L’éloquence des morts
Le titre de ce documentaire vient du corps numéro 387, retrouvé dans la cale du bateau. Il s’agit du corps d’un jeune homme qui voyageait avec des dizaines de photographies et une lettre d’amour. Sur celle-ci, il est écrit : “J’espère te retrouver. Oluiti, Oluiti, mon amour.”
À partir d’Athènes, de l’Italie, du Sénégal, du Mali, et des témoignages des survivants, l’identification des naufragés s’avère être une entreprise ardue. Les indices sont disséminés entre la police, les médecins-légistes, les récits des pairs, les organisations non gouvernementales et les archives administratives des communes où sont enterrées certaines personnes réfugiées.
Le spectateur mesure à quel point le processus d’enquête est entravé par de multiples procédures. Cristina Cattaneo, anthropologue médico-légale en charge des victimes du 18 avril 2015, et José Pablo Baraybar du Comité Internationale de la Croix-Rouge sont soumis à des délais d’ordre diplomatique et scientifique.
Parmi les 800 naufragés, seuls 100 documents d’identité ont été retrouvés. La majorité provient du Mali, de la Mauritanie, du Sénégal, de la Guinée Conakry, du Soudan, de la Somalie, c’est-à-dire de l’Afrique francophone et de la corne de l’Afrique.
« Honorer les morts, c’est servir les vivants »
Si ce travail d’identification des personnes est long et pénible, il est néanmoins nécessaire selon la chercheuse Giorgia Mirto, qui recense les migrants enterrés en Italie. « Je fais ça pour la justice, pour le respect, pour faire justice aux morts. J’insiste : honorer les morts c’est servir les vivants. Car notre civilisation, notre condition d’être civilisé se mesure à la façon dont nous traitons les morts ».
En effet, il est question de la mémoire des défunts, du deuil des vivants et surtout de la mémoire collective. Cet enjeu est éclairé par l’intervention d’Abraham Tesfai, réfugié et militant érythréen qui travaille avec le Comité Internationale de la Croix-Rouge. « Il faut garder la mémoire par les livres, par les films : il faut raconter ce qu’il s’est passé. Oublier est un crime », dit-il.
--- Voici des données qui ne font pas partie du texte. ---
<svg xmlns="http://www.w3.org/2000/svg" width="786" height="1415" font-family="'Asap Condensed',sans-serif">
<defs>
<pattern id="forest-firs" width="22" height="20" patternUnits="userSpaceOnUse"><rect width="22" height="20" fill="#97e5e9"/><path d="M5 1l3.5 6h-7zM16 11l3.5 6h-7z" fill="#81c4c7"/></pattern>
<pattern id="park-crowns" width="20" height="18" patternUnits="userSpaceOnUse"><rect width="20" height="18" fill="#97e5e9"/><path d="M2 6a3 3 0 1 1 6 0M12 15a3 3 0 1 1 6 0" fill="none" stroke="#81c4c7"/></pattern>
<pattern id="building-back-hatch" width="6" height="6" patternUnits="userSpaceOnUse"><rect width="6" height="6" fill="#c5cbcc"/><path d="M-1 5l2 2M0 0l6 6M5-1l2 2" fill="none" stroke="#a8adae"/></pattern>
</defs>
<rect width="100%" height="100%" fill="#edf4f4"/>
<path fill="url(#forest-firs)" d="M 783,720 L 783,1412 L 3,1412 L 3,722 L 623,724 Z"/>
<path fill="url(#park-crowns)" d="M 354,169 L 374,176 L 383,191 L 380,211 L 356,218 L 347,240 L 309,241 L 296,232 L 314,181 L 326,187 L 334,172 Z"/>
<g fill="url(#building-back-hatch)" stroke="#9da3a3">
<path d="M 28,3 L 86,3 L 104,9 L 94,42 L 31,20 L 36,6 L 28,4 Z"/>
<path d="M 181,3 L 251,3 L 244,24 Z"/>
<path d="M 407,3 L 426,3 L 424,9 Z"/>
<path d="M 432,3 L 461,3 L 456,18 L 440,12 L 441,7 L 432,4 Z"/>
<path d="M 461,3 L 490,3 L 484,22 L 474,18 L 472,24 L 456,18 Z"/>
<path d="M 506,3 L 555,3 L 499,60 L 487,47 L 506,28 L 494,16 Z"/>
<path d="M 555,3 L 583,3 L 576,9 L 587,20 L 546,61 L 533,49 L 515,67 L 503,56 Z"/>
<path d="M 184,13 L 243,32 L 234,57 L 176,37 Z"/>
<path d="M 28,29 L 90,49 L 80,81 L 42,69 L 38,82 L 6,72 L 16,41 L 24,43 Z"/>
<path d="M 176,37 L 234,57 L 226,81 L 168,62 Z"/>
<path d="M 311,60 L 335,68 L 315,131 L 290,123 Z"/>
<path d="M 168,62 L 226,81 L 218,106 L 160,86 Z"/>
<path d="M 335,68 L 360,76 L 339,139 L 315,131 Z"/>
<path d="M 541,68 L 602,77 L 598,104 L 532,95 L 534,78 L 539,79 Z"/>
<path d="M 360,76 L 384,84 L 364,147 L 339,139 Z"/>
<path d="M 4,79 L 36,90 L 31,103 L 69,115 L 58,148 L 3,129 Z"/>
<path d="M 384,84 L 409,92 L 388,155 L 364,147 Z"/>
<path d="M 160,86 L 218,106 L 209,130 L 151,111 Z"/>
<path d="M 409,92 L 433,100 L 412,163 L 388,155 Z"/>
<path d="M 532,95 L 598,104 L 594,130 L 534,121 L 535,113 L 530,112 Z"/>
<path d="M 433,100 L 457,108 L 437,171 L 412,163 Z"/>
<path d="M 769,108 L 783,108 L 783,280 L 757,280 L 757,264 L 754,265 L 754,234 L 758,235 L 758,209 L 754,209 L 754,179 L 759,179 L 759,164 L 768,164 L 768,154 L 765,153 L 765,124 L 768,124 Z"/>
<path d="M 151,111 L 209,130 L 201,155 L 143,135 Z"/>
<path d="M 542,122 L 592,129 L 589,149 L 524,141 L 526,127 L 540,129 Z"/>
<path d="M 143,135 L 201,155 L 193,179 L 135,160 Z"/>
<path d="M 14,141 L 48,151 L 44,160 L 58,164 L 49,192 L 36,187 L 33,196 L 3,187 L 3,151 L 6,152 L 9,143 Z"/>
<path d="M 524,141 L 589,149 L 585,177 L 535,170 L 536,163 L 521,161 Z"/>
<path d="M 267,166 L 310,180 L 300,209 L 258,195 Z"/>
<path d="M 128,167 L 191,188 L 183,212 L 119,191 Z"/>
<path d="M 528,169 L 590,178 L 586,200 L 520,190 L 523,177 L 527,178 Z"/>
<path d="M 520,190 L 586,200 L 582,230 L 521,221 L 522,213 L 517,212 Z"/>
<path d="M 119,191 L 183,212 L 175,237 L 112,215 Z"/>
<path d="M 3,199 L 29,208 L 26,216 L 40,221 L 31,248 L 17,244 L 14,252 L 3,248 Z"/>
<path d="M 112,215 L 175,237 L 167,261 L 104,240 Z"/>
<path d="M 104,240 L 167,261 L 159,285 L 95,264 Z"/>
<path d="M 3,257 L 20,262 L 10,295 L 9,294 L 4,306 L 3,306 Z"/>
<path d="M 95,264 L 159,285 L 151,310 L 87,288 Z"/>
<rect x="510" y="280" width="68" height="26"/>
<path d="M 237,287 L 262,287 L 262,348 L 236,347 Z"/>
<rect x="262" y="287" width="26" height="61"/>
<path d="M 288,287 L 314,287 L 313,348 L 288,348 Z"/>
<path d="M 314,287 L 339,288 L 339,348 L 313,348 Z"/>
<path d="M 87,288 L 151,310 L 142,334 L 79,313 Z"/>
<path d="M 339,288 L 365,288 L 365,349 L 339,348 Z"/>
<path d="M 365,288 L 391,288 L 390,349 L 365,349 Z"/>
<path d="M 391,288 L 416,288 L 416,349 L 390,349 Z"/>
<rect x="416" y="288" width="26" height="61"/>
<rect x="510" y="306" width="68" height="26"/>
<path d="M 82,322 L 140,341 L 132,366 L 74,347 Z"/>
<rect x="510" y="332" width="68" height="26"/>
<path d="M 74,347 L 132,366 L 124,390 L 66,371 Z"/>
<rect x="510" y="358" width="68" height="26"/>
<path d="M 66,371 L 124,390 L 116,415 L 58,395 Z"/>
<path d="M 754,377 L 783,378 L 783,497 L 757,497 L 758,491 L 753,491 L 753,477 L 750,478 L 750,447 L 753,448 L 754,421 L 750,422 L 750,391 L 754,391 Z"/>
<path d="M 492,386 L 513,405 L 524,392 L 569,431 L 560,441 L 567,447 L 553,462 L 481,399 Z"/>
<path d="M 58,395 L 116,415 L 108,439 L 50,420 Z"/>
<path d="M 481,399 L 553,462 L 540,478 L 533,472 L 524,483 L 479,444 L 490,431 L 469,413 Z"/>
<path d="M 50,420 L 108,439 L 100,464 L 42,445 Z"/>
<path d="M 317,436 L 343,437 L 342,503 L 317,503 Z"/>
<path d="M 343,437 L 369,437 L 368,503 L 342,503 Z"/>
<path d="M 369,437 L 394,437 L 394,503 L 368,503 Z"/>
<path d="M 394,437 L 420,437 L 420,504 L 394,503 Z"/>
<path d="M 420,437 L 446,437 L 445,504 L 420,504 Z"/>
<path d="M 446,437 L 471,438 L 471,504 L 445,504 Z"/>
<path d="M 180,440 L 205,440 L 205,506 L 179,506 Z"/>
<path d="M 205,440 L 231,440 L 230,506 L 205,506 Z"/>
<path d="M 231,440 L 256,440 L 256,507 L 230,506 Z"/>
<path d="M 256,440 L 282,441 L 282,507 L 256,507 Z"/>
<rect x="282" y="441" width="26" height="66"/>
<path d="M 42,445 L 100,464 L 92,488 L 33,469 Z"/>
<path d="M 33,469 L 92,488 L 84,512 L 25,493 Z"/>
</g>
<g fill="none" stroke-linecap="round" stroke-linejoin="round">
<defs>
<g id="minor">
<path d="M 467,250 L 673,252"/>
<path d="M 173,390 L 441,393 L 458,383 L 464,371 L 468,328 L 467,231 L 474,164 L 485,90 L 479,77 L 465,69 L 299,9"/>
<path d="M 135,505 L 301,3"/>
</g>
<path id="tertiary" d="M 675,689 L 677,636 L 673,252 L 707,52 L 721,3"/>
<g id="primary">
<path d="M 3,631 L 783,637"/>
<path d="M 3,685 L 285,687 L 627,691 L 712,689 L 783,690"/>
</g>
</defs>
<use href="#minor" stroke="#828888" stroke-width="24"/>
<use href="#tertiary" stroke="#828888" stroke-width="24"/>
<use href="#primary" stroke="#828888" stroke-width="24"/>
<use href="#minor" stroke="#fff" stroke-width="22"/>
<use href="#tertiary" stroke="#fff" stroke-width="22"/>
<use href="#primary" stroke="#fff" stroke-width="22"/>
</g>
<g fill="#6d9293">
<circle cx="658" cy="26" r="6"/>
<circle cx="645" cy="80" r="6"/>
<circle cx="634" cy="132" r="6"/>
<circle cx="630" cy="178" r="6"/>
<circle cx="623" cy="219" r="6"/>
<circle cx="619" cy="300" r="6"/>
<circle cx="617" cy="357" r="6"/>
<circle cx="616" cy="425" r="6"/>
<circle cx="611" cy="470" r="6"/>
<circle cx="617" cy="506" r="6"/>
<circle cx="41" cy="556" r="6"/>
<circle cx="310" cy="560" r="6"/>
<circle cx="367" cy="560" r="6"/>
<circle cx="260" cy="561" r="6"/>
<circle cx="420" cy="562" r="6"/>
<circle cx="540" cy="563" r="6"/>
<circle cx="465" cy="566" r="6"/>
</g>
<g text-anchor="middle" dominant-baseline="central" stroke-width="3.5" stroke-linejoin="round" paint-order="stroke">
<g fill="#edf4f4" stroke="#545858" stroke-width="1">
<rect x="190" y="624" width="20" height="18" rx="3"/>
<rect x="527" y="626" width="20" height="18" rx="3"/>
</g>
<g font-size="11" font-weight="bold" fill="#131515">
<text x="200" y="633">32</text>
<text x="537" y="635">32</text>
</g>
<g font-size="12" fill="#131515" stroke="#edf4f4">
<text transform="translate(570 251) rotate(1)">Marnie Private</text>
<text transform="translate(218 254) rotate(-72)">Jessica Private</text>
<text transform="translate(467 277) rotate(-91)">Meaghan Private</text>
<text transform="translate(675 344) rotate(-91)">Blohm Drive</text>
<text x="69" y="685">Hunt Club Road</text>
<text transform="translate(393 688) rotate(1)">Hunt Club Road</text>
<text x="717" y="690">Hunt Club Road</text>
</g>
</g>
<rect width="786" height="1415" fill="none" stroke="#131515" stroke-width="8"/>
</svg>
Seul un survivant du naufrage du 18 avril 2015 témoigne dans le documentaire. Tariku Ftwi parle au nom des morts sans pour autant traduire l’indicible, sa lutte pour la survie au milieu de la Méditerranée.
Peut-être est-ce là un des défauts de ce documentaire : s’attarder sur les procédures et les imbroglio en délaissant la parole des concerné.e.s, c’est-à-dire les familles des défunt.e.s, des survivant.e.s et de leurs proches.
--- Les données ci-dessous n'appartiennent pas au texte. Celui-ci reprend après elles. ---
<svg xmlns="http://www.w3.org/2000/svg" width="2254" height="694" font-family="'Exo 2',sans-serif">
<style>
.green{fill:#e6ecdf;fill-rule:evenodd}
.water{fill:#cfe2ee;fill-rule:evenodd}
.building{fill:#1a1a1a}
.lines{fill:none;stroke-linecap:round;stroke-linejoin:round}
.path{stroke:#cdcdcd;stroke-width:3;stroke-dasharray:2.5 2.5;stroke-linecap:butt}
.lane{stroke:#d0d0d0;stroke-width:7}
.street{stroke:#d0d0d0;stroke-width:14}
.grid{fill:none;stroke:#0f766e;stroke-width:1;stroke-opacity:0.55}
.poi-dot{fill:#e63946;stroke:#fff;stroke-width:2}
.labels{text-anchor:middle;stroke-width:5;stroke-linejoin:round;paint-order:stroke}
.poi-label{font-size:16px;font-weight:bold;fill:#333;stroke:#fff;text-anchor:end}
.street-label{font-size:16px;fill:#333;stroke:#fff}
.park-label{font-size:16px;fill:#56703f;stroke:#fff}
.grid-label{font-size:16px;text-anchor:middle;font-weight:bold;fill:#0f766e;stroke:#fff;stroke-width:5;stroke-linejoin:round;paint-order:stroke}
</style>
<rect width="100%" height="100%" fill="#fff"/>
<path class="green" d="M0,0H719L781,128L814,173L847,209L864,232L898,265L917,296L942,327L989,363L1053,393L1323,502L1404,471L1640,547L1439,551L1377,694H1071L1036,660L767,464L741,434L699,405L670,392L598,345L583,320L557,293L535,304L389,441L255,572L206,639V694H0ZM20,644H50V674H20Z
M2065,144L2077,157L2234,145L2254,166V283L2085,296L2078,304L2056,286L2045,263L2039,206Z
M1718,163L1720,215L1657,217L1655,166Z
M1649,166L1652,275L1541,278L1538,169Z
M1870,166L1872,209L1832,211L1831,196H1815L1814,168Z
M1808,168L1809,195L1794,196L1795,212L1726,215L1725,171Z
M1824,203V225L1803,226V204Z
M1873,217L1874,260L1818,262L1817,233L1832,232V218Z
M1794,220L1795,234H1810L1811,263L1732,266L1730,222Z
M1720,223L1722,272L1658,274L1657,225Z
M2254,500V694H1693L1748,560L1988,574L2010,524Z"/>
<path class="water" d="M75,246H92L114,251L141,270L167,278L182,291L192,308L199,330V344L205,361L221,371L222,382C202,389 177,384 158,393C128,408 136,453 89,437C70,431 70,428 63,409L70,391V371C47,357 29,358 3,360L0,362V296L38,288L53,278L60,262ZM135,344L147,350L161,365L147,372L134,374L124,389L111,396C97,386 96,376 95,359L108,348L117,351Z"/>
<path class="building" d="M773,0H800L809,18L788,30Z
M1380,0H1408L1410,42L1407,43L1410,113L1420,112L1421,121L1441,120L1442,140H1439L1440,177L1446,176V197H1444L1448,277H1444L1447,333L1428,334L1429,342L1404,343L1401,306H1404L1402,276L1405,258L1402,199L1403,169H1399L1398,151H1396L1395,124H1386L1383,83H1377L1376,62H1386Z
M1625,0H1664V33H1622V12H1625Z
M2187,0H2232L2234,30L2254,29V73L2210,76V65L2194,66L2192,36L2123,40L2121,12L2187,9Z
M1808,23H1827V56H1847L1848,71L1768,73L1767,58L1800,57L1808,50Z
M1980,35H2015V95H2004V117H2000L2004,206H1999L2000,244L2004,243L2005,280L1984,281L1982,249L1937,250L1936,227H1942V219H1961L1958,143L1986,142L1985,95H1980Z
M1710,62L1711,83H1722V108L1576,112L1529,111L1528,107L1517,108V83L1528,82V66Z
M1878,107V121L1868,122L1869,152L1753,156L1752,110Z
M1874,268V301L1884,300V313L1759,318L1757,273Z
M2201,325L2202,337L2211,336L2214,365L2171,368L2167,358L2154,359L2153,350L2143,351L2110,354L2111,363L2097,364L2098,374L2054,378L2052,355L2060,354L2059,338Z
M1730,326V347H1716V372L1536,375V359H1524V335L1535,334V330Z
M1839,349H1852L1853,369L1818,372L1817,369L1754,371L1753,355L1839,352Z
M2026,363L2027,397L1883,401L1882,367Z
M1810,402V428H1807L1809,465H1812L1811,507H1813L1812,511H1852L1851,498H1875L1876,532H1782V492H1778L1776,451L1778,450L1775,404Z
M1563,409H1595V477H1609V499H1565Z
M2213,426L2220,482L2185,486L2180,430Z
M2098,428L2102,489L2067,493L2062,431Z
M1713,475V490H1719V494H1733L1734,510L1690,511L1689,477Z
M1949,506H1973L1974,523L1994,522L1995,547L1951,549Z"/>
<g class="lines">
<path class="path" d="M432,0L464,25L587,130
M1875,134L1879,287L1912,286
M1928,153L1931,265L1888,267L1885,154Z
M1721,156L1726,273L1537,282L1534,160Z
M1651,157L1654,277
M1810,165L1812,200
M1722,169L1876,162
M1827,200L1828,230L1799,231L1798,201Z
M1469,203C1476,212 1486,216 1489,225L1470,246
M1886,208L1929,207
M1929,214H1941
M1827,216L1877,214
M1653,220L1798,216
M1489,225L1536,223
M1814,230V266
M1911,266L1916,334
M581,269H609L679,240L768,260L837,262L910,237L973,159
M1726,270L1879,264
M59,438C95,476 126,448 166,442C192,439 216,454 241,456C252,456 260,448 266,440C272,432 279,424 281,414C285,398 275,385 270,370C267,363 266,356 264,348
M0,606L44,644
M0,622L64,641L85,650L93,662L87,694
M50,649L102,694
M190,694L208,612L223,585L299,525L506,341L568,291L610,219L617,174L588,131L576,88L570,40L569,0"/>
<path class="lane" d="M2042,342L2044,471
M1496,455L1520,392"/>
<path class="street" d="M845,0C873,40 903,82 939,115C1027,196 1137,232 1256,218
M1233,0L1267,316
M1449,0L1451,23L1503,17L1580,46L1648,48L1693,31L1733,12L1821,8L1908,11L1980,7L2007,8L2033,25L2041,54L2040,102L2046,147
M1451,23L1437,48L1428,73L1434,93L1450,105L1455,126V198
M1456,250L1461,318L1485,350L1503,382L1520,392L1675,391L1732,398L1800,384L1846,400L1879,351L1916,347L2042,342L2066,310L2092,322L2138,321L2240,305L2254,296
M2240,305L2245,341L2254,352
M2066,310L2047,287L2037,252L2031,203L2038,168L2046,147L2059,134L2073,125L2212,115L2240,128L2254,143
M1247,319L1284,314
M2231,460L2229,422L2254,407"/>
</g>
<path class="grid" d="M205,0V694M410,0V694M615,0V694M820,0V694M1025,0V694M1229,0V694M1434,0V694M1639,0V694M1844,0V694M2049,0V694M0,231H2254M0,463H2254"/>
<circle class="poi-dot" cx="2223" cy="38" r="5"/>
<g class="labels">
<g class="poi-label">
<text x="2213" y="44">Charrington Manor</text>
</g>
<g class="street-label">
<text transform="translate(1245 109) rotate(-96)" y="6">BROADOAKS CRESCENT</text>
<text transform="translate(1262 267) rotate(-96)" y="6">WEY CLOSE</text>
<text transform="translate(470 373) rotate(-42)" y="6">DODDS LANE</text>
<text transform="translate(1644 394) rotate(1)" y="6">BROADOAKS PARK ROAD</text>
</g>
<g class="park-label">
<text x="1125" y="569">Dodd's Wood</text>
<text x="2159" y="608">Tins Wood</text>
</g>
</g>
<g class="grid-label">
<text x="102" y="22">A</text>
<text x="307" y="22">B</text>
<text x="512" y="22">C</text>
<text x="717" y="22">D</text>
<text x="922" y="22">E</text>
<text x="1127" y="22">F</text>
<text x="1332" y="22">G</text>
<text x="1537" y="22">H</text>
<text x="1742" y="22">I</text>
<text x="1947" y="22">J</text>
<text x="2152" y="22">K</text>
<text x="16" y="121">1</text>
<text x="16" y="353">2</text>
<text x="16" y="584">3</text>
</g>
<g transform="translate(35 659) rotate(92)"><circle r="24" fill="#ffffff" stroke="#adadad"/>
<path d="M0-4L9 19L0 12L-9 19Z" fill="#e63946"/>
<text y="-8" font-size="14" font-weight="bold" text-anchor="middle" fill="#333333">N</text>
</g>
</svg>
La question juridique est à peine effleurée : que dit le droit international sur la prise en charge des personnes en situation de migration décédées dans des zones limitrophes ? Peut-on et doit-on considérer la mer Méditerranée comme une sépulture, un mausolée ? Des prises en charge matérielles et psychologiques doivent-elle être envisagées pour les familles endeuillées ?
33 400 décès et disparitions en Méditerranée depuis 2014
Ce documentaire a pour mérite de soulever nombre de questionnements qui touchent au fondement de nos sociétés et à l’utilisation plus ou moins neutre de nos moyens techniques et technologiques.
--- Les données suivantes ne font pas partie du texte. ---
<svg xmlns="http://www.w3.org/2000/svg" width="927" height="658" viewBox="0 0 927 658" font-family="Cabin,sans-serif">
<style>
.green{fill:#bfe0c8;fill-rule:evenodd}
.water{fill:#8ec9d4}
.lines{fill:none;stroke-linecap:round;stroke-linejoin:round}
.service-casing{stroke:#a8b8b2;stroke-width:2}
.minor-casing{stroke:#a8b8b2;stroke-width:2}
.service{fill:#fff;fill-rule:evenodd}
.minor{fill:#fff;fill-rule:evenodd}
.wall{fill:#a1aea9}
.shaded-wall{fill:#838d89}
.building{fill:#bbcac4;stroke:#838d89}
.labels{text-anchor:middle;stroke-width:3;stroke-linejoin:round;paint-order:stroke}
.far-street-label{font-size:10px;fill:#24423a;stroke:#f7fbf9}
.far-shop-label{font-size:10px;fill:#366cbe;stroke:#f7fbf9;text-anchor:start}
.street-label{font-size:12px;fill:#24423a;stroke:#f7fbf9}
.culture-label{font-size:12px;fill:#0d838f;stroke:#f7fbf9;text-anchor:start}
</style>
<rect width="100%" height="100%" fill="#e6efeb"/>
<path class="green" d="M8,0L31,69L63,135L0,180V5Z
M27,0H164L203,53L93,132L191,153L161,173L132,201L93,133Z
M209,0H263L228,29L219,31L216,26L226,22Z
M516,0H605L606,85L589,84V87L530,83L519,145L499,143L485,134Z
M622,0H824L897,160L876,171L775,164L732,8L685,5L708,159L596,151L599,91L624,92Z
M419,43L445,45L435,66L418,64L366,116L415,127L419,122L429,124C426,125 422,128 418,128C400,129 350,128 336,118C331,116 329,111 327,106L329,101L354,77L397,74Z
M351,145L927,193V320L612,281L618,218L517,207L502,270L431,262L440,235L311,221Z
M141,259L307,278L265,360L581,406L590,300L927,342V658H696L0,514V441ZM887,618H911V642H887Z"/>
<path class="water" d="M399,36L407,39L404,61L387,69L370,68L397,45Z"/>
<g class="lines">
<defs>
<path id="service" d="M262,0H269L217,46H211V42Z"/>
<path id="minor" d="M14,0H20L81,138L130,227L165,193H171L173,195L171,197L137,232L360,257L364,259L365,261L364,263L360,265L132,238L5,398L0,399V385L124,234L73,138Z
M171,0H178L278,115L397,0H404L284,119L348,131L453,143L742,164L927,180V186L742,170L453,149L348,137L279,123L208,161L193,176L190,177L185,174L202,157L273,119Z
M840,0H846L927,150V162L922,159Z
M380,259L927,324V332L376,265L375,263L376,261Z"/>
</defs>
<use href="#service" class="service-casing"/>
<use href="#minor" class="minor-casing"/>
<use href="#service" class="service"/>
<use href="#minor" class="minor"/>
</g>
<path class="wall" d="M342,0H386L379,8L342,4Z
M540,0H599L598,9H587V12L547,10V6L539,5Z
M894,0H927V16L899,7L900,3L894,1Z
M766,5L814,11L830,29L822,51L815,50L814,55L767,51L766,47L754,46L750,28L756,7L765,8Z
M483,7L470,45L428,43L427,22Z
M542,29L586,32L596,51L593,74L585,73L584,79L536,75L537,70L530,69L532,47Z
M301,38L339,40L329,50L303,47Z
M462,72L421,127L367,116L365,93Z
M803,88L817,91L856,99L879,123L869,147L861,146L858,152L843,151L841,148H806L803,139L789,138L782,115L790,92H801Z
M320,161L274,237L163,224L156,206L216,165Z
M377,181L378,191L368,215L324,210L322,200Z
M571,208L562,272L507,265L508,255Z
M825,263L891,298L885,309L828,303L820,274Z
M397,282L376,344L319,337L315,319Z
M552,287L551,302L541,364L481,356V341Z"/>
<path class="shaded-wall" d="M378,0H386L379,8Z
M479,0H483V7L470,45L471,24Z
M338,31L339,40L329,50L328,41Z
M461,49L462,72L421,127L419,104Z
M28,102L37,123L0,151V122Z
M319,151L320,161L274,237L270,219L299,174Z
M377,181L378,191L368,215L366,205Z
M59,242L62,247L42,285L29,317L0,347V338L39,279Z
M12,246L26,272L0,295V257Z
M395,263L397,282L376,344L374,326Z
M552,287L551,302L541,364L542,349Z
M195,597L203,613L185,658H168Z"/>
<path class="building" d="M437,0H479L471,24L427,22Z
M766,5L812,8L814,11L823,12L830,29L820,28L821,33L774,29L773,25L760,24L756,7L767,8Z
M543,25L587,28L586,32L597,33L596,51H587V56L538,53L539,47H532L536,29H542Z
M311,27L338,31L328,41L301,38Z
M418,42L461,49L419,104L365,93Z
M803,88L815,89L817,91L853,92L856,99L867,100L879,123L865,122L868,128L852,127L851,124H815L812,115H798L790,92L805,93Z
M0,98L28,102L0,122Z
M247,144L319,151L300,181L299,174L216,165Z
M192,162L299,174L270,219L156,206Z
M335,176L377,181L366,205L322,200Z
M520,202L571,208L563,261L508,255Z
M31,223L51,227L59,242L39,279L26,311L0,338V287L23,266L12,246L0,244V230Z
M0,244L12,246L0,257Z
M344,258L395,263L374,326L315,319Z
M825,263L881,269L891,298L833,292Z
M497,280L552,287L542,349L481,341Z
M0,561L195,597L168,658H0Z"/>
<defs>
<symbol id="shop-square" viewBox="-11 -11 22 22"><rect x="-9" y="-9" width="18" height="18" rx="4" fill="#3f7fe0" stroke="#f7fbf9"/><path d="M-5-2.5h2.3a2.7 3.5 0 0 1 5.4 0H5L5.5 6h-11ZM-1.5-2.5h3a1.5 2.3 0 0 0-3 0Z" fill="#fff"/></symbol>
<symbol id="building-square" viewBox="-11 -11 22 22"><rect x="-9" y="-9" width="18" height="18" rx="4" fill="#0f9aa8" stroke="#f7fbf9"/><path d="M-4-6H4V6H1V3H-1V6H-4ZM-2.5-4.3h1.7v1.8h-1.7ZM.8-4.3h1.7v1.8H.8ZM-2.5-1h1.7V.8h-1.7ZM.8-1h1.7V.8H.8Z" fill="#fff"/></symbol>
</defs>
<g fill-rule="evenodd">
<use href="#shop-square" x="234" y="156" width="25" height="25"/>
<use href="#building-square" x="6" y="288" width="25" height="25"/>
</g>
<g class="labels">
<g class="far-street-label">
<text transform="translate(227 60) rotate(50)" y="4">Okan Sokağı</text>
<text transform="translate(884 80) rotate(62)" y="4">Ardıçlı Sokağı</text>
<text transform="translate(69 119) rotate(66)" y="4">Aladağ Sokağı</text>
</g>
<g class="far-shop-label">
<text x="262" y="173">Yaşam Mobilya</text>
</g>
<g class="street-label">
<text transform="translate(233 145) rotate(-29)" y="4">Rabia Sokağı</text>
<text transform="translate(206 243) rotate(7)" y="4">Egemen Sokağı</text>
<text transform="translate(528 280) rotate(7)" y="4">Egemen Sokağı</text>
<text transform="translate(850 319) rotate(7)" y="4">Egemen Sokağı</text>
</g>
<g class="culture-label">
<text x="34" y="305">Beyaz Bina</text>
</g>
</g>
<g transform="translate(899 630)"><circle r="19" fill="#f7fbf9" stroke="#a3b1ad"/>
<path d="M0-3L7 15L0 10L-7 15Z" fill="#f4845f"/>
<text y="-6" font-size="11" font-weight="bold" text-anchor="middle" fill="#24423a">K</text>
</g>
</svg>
Le projet de l’Organisation Internationale des Migrations (OIM) sur les disparus représente actuellement la seule initiative massive de collecte de données sur les décès de migrants dans le monde.
D’après l’OIM, plus de 33 400 femmes, hommes et enfants sont morts ou portés disparus depuis 2014 (date de début de la collecte ndlr).
En outre, l’OIM propose aussi une plateforme en ligne pour améliorer l’accès aux informations sur les flux de migration de la matrice de suivi des déplacements (DTM), y compris une visualisation des flux de population.
Après avoir visionné ce documentaire, il paraît légitime et urgent de plaider pour faire entrer dans le droit des réfugiés en mer la nécessité d’une sépulture décente.
Le documentaire est en accès libre sur Arte jusqu’au 6 novembre 2020.